*** Passage shown Section Begins ***

Julia Fierro: Working Through Anxiety to a Wildly Productive Creative Life

What Julia Fierro has accomplished is astounding. She is the author of Cutting Teeth and the forthcoming The Gypsy Moth Summer, she runs the Sackett Street Writers’ Workshop which has had more than 2,500 writers pass through it in more than 12 years, she is a teacher, has been published in many prominent magazines and media outlets, and is a wife and mother of two. What makes her accomplishments so much more intriguing is how open she has been about her struggles with anxiety and OCD. She described it this way in Poets & Writers magazine:

“The Obsessive-Compulsive Disorder I’d struggled with since childhood, pushed me into a cycle of episodes, both depressed and obsessive, that would make it difficult for me to leave the house, socialize, write, and even read for years.”

Julie Fierro and Dan Blank
Julie Fierro and Dan Blank
In this interview, Julia talks to me about:

  • How she started The Sackett Street Writers’ Workshop, beginning with a simple personal goal.
  • How (and why) she runs the organization without an administrative assistant.
  • How her obsessive compulsive issues and anxiety have at times hindered her creative work, and at times helped it.

*** Passage shown Section Ends ***

* Exercise brief
Answer these from the profile of Julia Fierro:
1. How many writers have passed through the Sackett Street Writers' Workshop?
2. In which magazine did she describe her struggles with OCD?
3. What does she run the organization without?
The rows that come next have no connection to the profile of Julia Fierro.

*** Input data Section Begins ***

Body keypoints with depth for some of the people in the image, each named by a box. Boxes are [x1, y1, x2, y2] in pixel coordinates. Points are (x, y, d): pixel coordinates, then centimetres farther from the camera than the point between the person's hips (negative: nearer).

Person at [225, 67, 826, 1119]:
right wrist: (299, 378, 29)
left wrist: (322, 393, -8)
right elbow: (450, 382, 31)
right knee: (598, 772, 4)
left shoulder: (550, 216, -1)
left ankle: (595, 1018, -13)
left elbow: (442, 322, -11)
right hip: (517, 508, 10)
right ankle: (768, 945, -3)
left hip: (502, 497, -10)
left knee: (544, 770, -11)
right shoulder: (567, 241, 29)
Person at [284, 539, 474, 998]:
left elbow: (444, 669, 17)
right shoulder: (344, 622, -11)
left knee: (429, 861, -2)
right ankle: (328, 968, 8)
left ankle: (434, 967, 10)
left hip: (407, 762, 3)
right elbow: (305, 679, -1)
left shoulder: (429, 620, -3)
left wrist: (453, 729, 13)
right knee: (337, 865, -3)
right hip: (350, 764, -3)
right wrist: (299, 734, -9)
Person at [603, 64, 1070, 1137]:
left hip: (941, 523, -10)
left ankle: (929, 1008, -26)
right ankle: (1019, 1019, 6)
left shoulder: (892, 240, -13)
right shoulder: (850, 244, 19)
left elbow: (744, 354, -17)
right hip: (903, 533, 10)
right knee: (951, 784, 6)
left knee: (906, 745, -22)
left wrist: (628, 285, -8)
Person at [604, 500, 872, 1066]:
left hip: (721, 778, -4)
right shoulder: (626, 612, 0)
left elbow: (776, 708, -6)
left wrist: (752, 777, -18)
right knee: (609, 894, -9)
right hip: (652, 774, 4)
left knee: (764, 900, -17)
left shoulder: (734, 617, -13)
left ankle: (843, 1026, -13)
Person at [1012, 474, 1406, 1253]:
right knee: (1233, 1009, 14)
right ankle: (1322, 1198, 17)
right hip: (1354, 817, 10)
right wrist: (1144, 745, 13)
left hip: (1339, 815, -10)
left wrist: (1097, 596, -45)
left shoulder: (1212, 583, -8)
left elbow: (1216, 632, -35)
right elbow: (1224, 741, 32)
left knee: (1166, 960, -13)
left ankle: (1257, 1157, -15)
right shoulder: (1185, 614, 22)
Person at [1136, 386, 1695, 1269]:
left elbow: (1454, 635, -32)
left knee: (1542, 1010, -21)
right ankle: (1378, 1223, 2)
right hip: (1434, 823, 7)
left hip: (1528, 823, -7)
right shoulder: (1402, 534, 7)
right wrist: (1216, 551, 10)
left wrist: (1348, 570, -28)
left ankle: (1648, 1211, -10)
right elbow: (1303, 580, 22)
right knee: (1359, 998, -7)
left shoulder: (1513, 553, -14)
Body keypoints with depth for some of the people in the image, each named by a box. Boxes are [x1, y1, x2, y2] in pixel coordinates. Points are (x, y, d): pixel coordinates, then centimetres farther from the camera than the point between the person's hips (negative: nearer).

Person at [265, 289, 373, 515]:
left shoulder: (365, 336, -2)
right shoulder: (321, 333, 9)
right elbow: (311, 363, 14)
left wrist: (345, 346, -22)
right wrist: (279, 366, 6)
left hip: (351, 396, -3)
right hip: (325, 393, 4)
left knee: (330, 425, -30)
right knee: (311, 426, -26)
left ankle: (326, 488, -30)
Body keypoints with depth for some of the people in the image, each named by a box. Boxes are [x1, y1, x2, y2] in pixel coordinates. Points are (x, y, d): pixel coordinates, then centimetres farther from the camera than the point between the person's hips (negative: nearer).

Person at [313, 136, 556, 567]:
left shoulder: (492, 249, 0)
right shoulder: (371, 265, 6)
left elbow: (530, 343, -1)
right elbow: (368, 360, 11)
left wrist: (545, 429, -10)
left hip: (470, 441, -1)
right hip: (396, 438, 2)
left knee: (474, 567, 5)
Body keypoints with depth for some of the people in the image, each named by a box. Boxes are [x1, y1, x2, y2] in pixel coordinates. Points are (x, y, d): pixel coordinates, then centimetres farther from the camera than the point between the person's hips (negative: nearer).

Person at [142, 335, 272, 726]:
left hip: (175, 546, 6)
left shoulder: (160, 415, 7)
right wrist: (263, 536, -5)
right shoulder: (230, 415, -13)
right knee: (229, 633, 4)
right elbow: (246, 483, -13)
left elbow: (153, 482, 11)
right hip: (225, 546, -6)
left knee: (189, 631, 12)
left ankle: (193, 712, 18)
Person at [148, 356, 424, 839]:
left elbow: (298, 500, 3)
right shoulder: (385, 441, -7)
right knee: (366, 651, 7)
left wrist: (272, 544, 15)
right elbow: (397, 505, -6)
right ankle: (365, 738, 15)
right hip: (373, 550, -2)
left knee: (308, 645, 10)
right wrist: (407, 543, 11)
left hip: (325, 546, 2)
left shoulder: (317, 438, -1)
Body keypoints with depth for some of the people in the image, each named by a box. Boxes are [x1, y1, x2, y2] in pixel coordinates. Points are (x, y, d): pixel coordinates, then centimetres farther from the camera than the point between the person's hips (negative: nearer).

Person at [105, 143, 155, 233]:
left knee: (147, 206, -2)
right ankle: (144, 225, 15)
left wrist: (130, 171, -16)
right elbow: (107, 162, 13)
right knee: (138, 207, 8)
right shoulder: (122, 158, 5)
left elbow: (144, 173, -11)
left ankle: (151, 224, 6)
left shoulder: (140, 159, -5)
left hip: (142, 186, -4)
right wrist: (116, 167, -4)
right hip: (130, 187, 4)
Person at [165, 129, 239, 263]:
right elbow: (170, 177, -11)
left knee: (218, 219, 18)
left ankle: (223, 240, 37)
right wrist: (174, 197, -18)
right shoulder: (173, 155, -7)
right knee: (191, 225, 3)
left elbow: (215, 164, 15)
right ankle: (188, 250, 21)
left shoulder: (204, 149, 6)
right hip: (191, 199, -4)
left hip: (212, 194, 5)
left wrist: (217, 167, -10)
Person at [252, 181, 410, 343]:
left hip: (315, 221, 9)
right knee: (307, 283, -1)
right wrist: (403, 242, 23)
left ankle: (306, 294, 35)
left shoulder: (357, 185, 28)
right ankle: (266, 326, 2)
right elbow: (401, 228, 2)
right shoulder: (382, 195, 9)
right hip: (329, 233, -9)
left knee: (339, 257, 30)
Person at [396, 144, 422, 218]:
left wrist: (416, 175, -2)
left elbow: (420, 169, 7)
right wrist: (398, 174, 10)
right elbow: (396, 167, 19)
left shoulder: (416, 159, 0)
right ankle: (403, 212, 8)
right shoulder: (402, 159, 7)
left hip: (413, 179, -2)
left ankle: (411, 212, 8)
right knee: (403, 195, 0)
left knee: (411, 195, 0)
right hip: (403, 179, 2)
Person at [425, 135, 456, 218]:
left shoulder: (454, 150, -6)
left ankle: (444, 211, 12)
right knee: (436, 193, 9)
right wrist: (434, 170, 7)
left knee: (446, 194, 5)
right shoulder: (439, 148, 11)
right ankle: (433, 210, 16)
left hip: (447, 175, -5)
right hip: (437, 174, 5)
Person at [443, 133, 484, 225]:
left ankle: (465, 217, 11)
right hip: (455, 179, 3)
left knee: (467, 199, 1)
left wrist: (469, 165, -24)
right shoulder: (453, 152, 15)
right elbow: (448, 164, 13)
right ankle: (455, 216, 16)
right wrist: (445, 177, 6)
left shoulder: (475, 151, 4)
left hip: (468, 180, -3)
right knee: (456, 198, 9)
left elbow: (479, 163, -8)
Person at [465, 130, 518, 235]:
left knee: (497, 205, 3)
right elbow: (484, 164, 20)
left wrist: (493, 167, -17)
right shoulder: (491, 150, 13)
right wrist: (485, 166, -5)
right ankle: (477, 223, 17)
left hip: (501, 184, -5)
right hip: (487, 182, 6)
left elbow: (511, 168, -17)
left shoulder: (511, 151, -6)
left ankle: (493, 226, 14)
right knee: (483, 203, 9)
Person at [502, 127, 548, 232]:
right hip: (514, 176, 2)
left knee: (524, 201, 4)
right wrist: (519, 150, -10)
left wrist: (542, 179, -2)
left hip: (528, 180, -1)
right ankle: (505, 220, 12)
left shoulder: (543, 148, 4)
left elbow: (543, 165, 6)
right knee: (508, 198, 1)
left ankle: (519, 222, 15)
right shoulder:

*** Input data Section Ends ***

* Result
1. More than 2,500 writers.
2. Poets & Writers.
3. An administrative assistant.